___ PASSAGE FOR REVIEW

[quote]eic wrote:
Pemdas wrote:
eic wrote:
Not sure that additional gains are going to come from CNS stimulation. It seems to me that CNS stimulation occurs first, with hypertrophy thereafter.
Take, for example, the raw beginner in an EFS system. He can probably use the same ME exercises for 3 weeks in a row before rotating and will see rapid gains in strength. That is because he has a relatively inefficient CNS. While his bench, dead, and squat will increase drastically and quickly, the same will probably not be true for his or her bodyweight (absent some repetition work).
After some time, the lifter’s CNS is becoming more and more efficient to the point that additional gains via CNS stimulation will be more or less nonexistent. This is your intermediate or advanced trainee. At that point, I think additional adaptation will have to result from hypertrophy via increased density of the fibers. It may not add up to much on the scale, perhaps a few pounds a year, but overtime the athlete will be strong and dense as hell. That is what you see with oly weightlifters and powerlifters (at lower weight classes).

______
___ RECORDS SUPPLIED

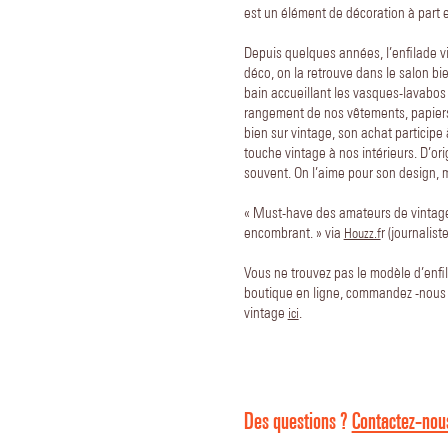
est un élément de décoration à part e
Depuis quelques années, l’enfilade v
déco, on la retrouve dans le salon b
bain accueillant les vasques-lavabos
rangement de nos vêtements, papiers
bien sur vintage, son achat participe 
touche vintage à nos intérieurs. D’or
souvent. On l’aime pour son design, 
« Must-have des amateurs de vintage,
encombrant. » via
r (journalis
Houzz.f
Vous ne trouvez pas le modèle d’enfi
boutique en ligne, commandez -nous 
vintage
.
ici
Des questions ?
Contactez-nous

______
___ RECORDS SUPPLIED

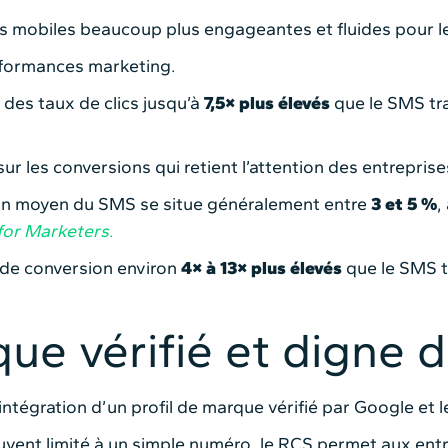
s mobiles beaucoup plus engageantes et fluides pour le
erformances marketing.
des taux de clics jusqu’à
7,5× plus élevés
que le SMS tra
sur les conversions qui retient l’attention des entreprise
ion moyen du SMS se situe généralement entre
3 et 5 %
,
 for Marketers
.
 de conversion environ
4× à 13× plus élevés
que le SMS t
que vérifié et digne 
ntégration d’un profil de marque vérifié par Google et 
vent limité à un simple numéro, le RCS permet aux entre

______

§ **PROBLEMS TO WORK ON**
A) Reproduce the strength-training post between "Take, for example, the" and "some repetition work).", inclusive.
B) Proceed with the strength-training post, beginning after its final sentence.

§ **YOUR WRITTEN ANSWERS**
A)
Take, for example, the raw beginner in an EFS system. He can probably use the same ME exercises for 3 weeks in a row before rotating and will see rapid gains in strength. That is because he has a relatively inefficient CNS. While his bench, dead, and squat will increase drastically and quickly, the same will probably not be true for his or her bodyweight (absent some repetition work).

B)
My point is that a lifter who has gotten himself to 225 lbs. and 5% body fat may have already gotten well beyond the stage of CNS adaptation. If so, then additional gains will, unfortunately, require a little additional muscle. This is perhaps another reason why oly lifters are selective with the muscle groups they exercise. Not only does the bench press not enhance technique on the classic lifts, but they need those pounds their legs and posterior chain not their chests.
This is wrong. How is that so many powerlifter increase their total by 100s of lbs without moving up a weight class. Strength training is pretty much 100% CNS training. The fact that you get bigger is just a side affect.
The reason beginners can get away with 3-4 week with the same max effort movement is largely a matter of coordination and the fact that their CNS is so underdeveloped that they are not actually utilizing it enough to completely fatigue it. In other words, it take that long to for it adapt. More experienced lifter have learned to utilized their CNS to the point that it becomes fatigued after just one session. That doesn’t mean they have reached their peak. It just mean that they need more variation to continually stimulate it without burning out.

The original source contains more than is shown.